There exists in the man a cyclical production of spermatozoa where the duration of spermatogenesis from takes approximately 90 days. It follows that, any treatment aimed at enhancing sperm production requires approximately a period of 3 months. Since the enhancement of testicular function must of necessity be mediated through FSH and LH it follows that in order to assess response to testicular stimulatory drugs it is necessary to get a baseline FSH, LH and testosterone as well as a semen analysis and then to re-measured these parameters during and following a 3 month course of treatment
There are a few basic approaches to the hormonal enhancement of sperm production:
- Clomiphene Citrate: Clomiphene citrate is a hormone which, through its central action on the brain, stimulates the pituitary gland to produce natural FSH in large amounts. The FSH, in turn, as mentioned above, stimulates spermatogenesis. The treatment is very simple, and involves the administration of 1/2 (25 mg.) of Clomiphene citrate daily for a period of 90 days, to perform a baseline semen analysis, FSH, LH, and male hormone measurements immediately prior to initiating therapy, and then to serially repeat all of these tests throughout the treatment with Clomiphene. The final assessment of response can only be made approximately 90 days after initiating therapy. This administration of Clomiphene is essentially harmless to the man. He may experience some minor side effects such as spots in front of the eyes, dryness of the mouth, headaches, slight changes in mood, and, rarely, hot flashes. These side effects are all reversible upon discontinuation of therapy.
- Letrozole: Like clomiphene, Letrozole is also an oral agent that causes FSH and LH to be released. The mechanism of action by which it does so is similar to clomiphene. The FSH then promotes Sertoli cell activity and spermatogenesis. Thus Letrozole can supplant clomiphene for promoting spermatogenesis. The duration of treatment is the same as with clomiphene.
- Gonadotropin Therapy: In cases where clomiphene/letrozole therapy fails or in certain situations where it is not possible for such treatment to stimulate the pituitary gland, FSH can be administered directly, alone combined with human chorionic gonadotropin (hCG). The hCG , functions similar to LH to further enhance the production of male hormones These hormones should be administered 3 times per week, for a period of about 90 days, whereupon hormonal and sperm assessments are repeated to determine effect. Such treatment is, relatively harmless and side effects are minor and reversible upon discontinuation of therapy.

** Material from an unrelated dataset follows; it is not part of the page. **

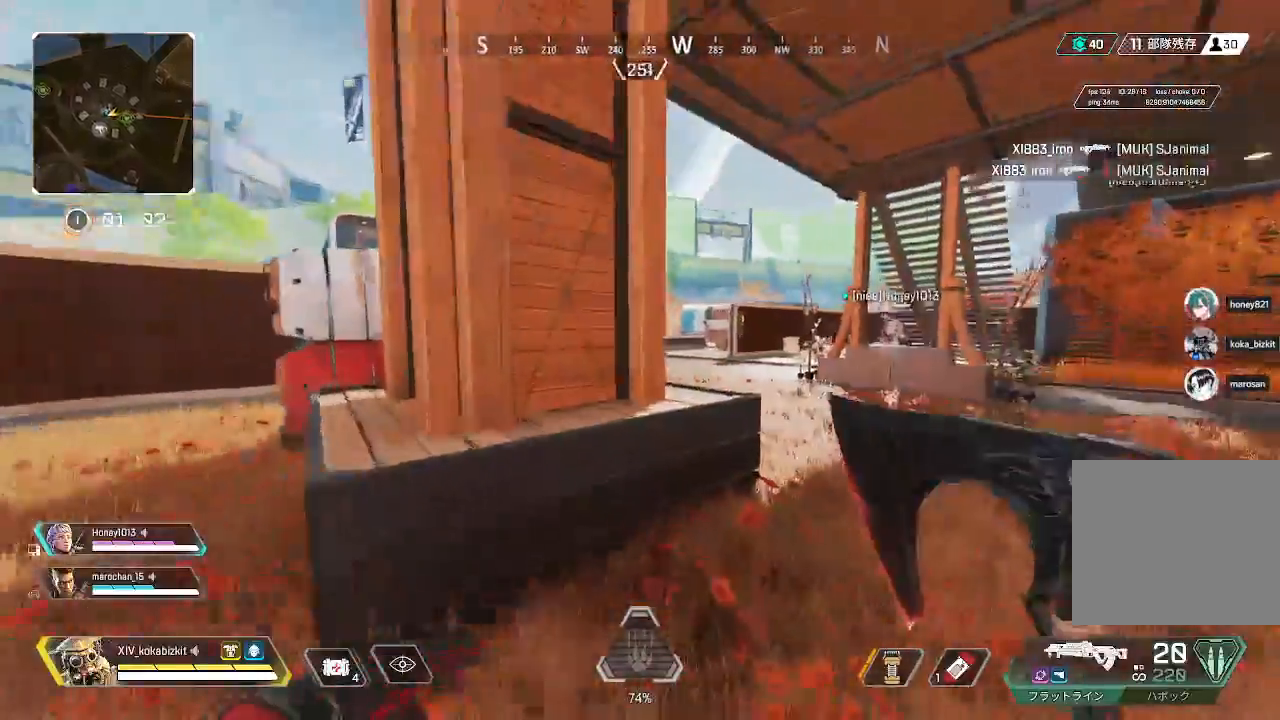
{"dt_ms": 500, "buttons": [], "left_stick": "up", "right_stick": "center", "events": [[183, "right_stick", "center"], [350, "left_stick", "up"]]}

- Other Therapies: I always advise the use of male fertility blends such as Proxeed or Proceptin which are rich in important vitamins and antioxidants. This having been said, there is only anecdotal evidence that the administration of such preparations is of real benefit in the treatment of male infertility. In some cases, there may be systemic conditions affecting other areas of the body which indirectly might impact upon the pituitary gland’s ability to produce the hormones necessary to stimulate testicular function. Rare examples include administration of thyroid hormone in cases of involvement of the thyroid gland, severe diabetes mellitus, and collagen diseases amongst others. Sometimes the pituitary gland produces too much prolactin, which in turn inhibits the ability of FSH and LH to act on the testicles. In such cases, it may be necessary to administer a drug called Bromocriptine (Parlodel) to suppress prolactin production, and thereby remove the restraining effect that prolactin might have on the action of FSH upon the testicles. There are, of course, many other such examples of where treatment of unrelated conditions might improve overall male fertility. The use of temperature lowering devices on the testicles and prevention of exposure to dangerous chemicals, et cetera, are reported as examples of preventative and even curative approaches. In our opinion they are of dubious value.